Le Premier ministre Anthony Albanese a fermement nié que l'ajout imminent de 700 000 électeurs Gen Z sur les listes électorales d'ici les prochaines élections fédérales ait influencé les modifications de l'impôt sur les plus-values et du dispositif de défiscalisation des pertes locatives dévoilées dans le budget fédéral de mardi. S'exprimant avec Sarah Ferguson sur l'émission 7.30 d'ABC, Albanese a affirmé n'avoir considéré que les mérites de la politique, et non son attrait démographique. « Si vous vous concentrez sur une bonne politique, la politique s'occupera d'elle-même », a-t-il déclaré, probablement sans penser aux 700 000 jeunes qui seront bientôt éligibles pour voter. Il a soutenu que le gouvernement ne pouvait pas « rester les bras croisés et continuer à regarder » les revenus du travail traités différemment des revenus du capital, une position qui pourrait trouver un écho auprès d'une génération qui ne possède ni l'un ni l'autre.
Concernant la décision de maintenir les dispositifs existants de défiscalisation des pertes locatives, Albanese a expliqué que ce mécanisme est toujours disponible pour les nouvelles constructions et dure généralement un peu plus de cinq ans avant que les propriétés ne deviennent rentables ou soient vendues. Il a souligné que le gouvernement veille à ne pas modifier les règles pour les investisseurs qui ont pris des décisions basées sur les règles précédentes - une pensée réconfortante pour ceux qui ont investi tôt.
Pendant ce temps, la commission royale sur l'antisémitisme a débuté plus tôt, entendant le Dr Dave Rich, directeur politique du Community Security Trust à Londres. Rich a défini l'antisémitisme comme « un préjugé, une discrimination, une hostilité ou une haine envers les Juifs » et a retracé son histoire à travers des tropes comme les prêteurs avides, les accusations de meurtre du Christ, le mythe du meurtre rituel, et l'adaptation post-Holocauste consistant à comparer les Juifs aux nazis. Il a noté que les gouvernements doivent définir l'antisémitisme pour développer des politiques contre lui - un processus qui apparemment nécessite une commission royale pour démarrer.
Les Australiens qui font leurs courses chez Coles attendent un jugement de la cour fédérale sur la question de savoir si le supermarché les a intentionnellement trompés avec des réductions « illusoires » et « totalement trompeuses ». Le juge Michael O'Bryan rendra sa décision ce matin sur l'affaire de l'ACCC, qui allègue que Coles et Woolworths ont temporairement augmenté les prix avant de mettre des produits en « solde » à des prix plus élevés que leur prix de vente à long terme entre 2021 et 2023. L'affaire portait sur une douzaine de produits, dont le déodorant Rexona, les biscuits Arnott's Shapes et les bouteilles de Coca-Cola de 2 litres. Coles a concédé avoir déjà prévu le prix « Down Down » lorsqu'il a augmenté le prix d'origine, mais a soutenu que les réductions étaient authentiques en raison de la hausse des coûts de gros. Le verdict est attendu à 9h30.
Le chef de l'opposition, Angus Taylor, a juré de « se battre comme un diable » contre les changements fiscaux du budget, les qualifiant d'« attaque contre l'aspiration » lors d'une apparition sur l'émission Sunrise de Channel Seven. Il a promis de travailler avec les petites entreprises et les propriétaires pour s'opposer à cette « législation pourrie » et a déclaré que la Coalition abrogerait les modifications de la réduction de l'impôt sur les plus-values si elle était élue. « Franchement, nous allons nous battre comme un diable [contre] cela », a déclaré Taylor, probablement tout en vérifiant son propre portefeuille d'investissements.

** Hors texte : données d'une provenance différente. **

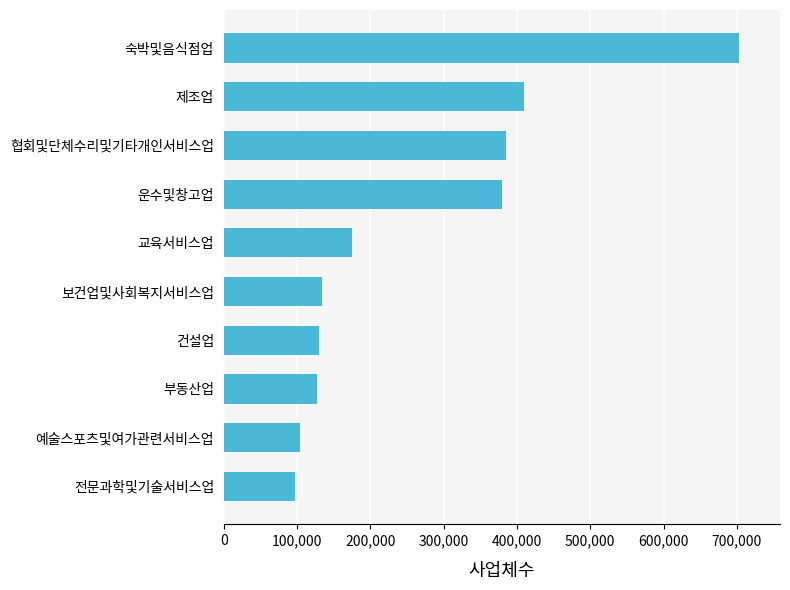

What is the difference between the maximum and second lowest values?

598619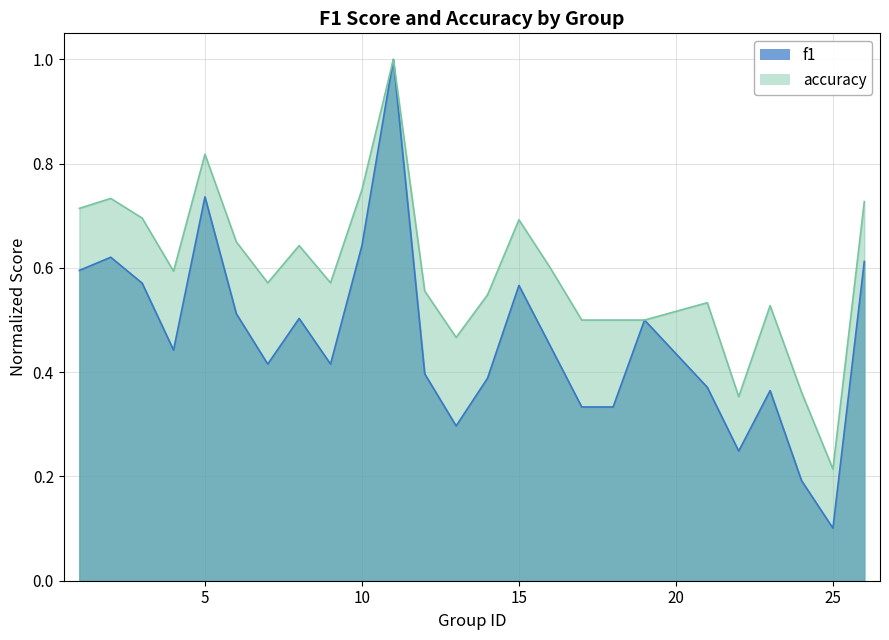

What is the highest value of the accuracy series?

1.0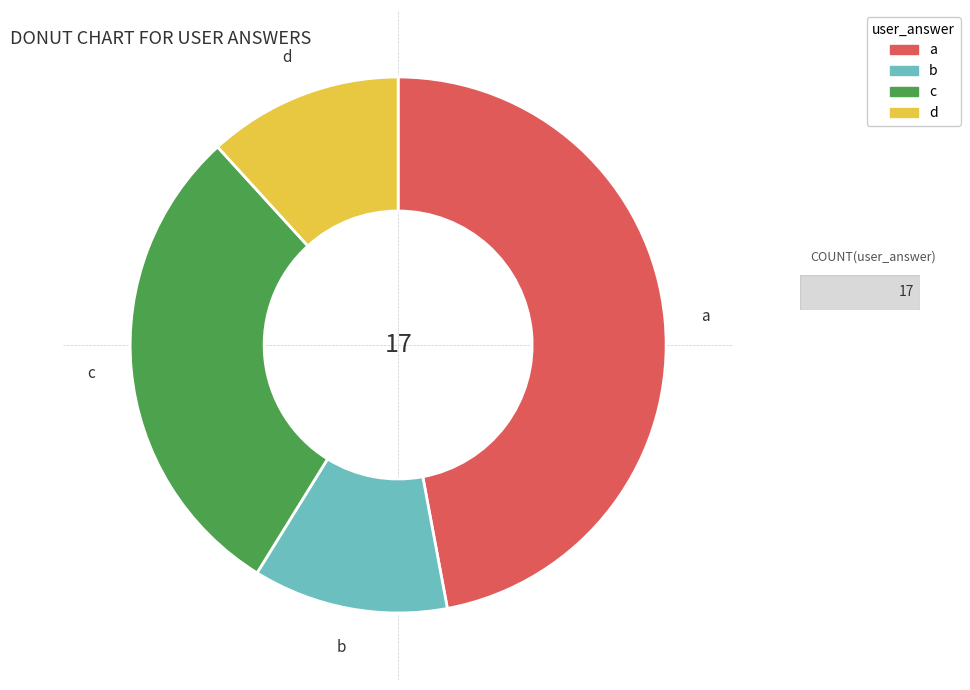

Combined, do b and d account for over 50%?

No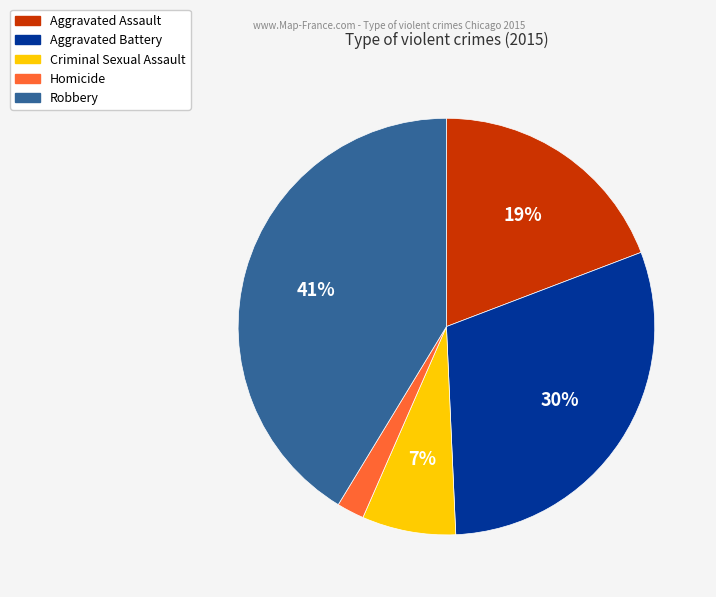

Which has a higher value, Robbery or Aggravated Battery?

Robbery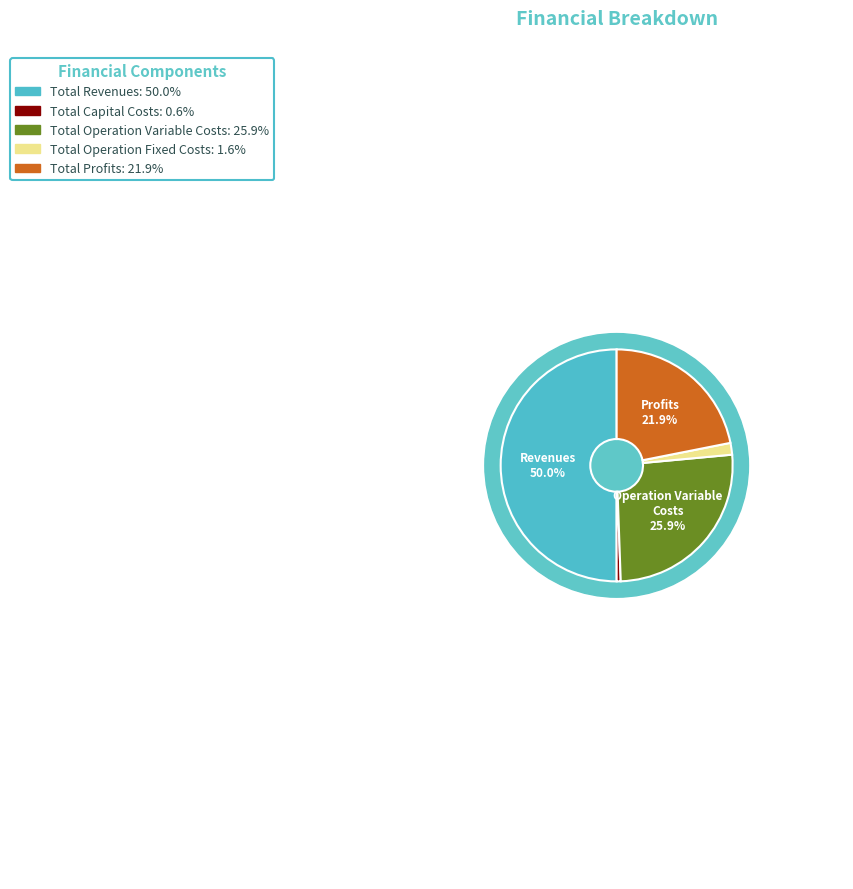

What is the ratio of the value at Total Operation Fixed Costs to the value at Total Operation Variable Costs?

0.1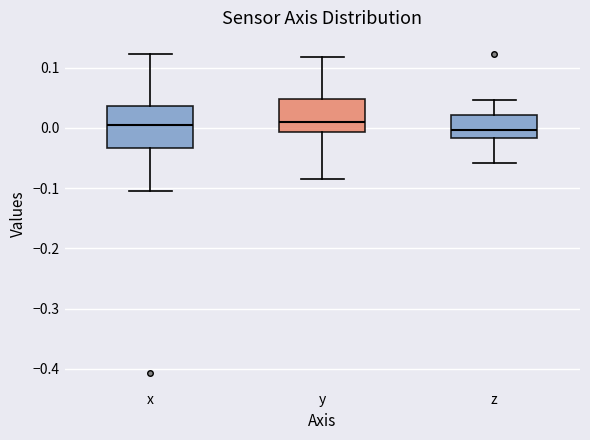

Which box is the tallest, from its lower edge to its upper edge?

x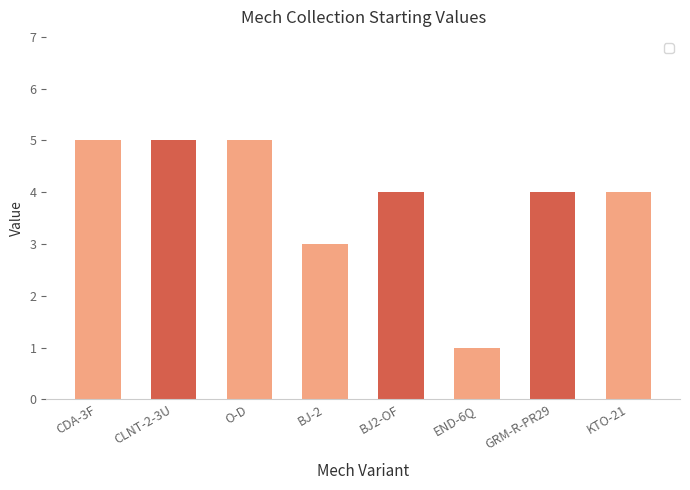

What is the label of the 6th bar from the right?

O-D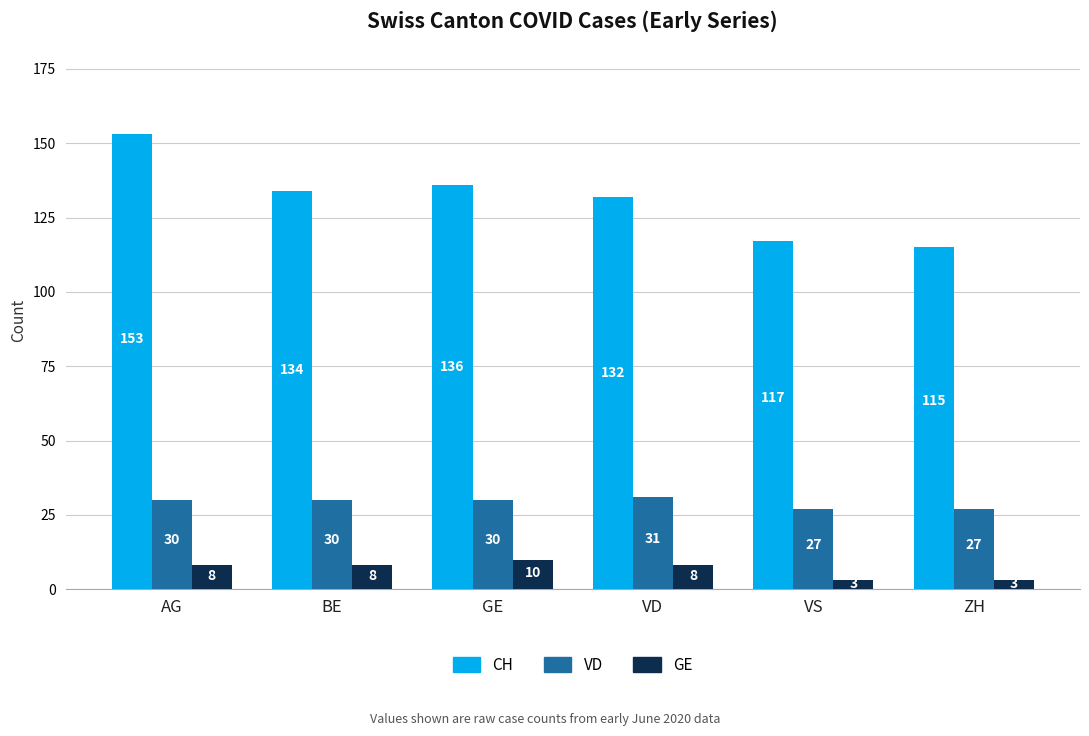

List the series in order of their overall mean, lowest first.

GE, VD, CH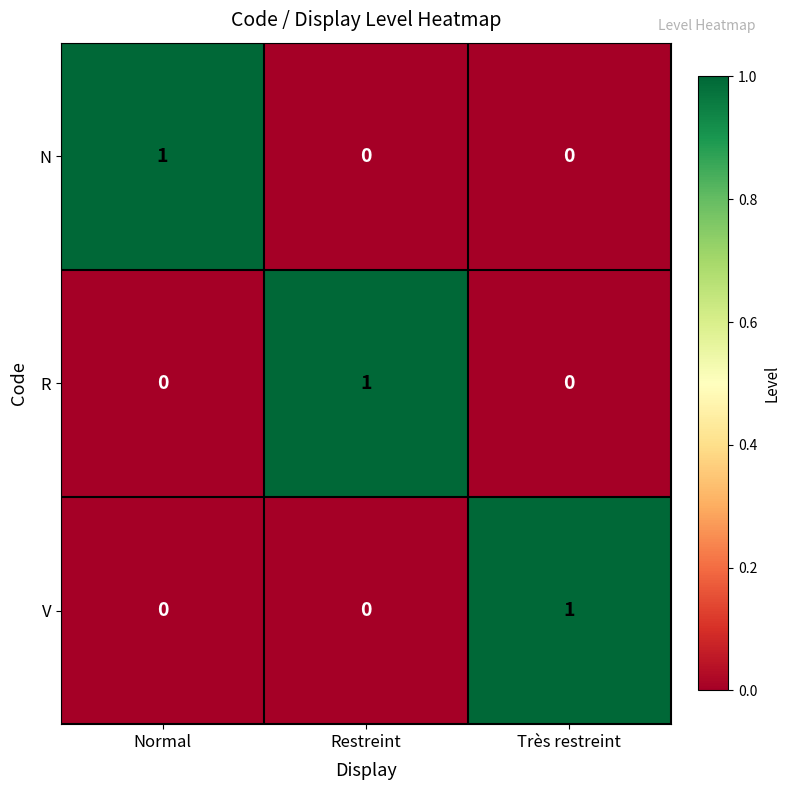

What is the total value across all series at Normal?

1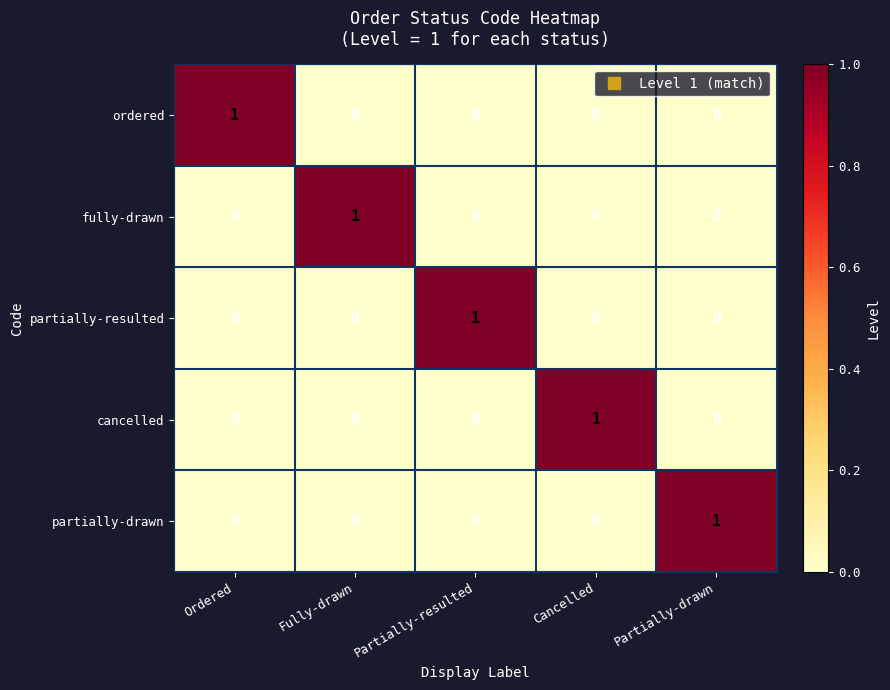

At how many categories does at least one series exceed 0?

5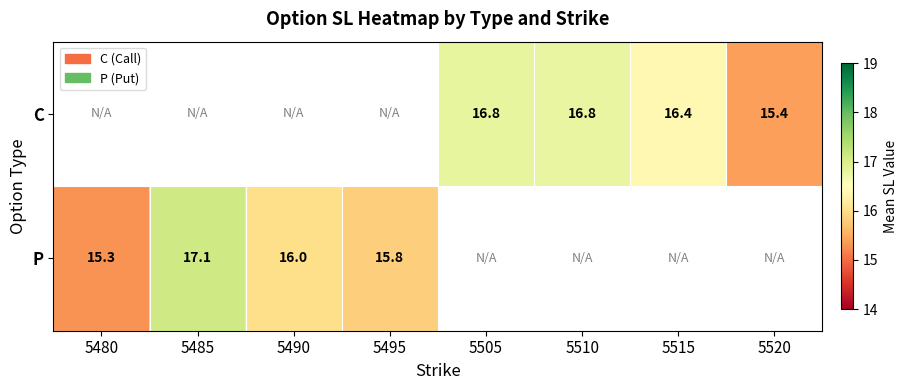

True or false: P has a value of 15.3 at 5480.

True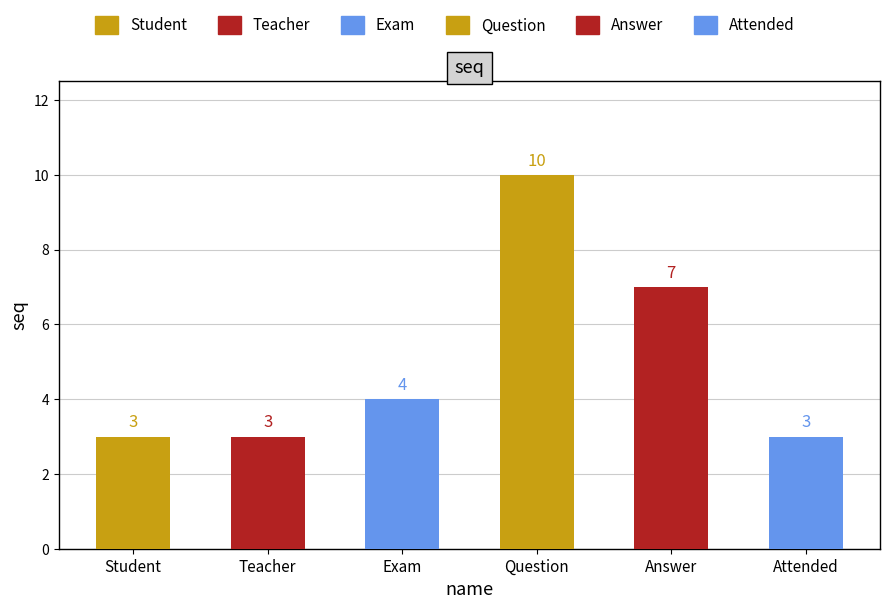

What is the difference between the second highest and second lowest values?

4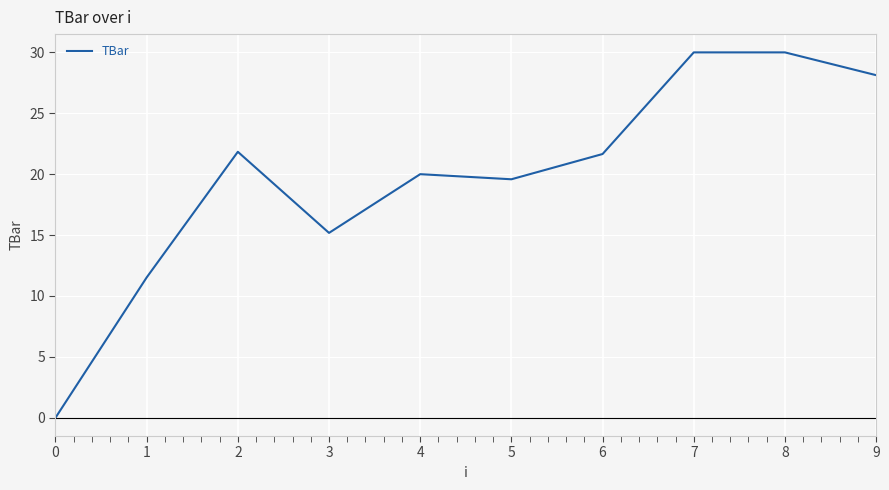

What is the greatest value displayed?

30.0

Albanese s'attend également à des gains de productivité grâce aux réformes de l'impôt sur les plus-values, arguant que le système actuel « a faussé le marché en faveur du logement par rapport aux actions ». Il a suggéré que certaines réactions négatives des investisseurs n'étaient pas basées sur la politique elle-même et s'est engagé à consulter sur le changement - car rien ne dit « bonne politique » comme une promesse d'en parler davantage.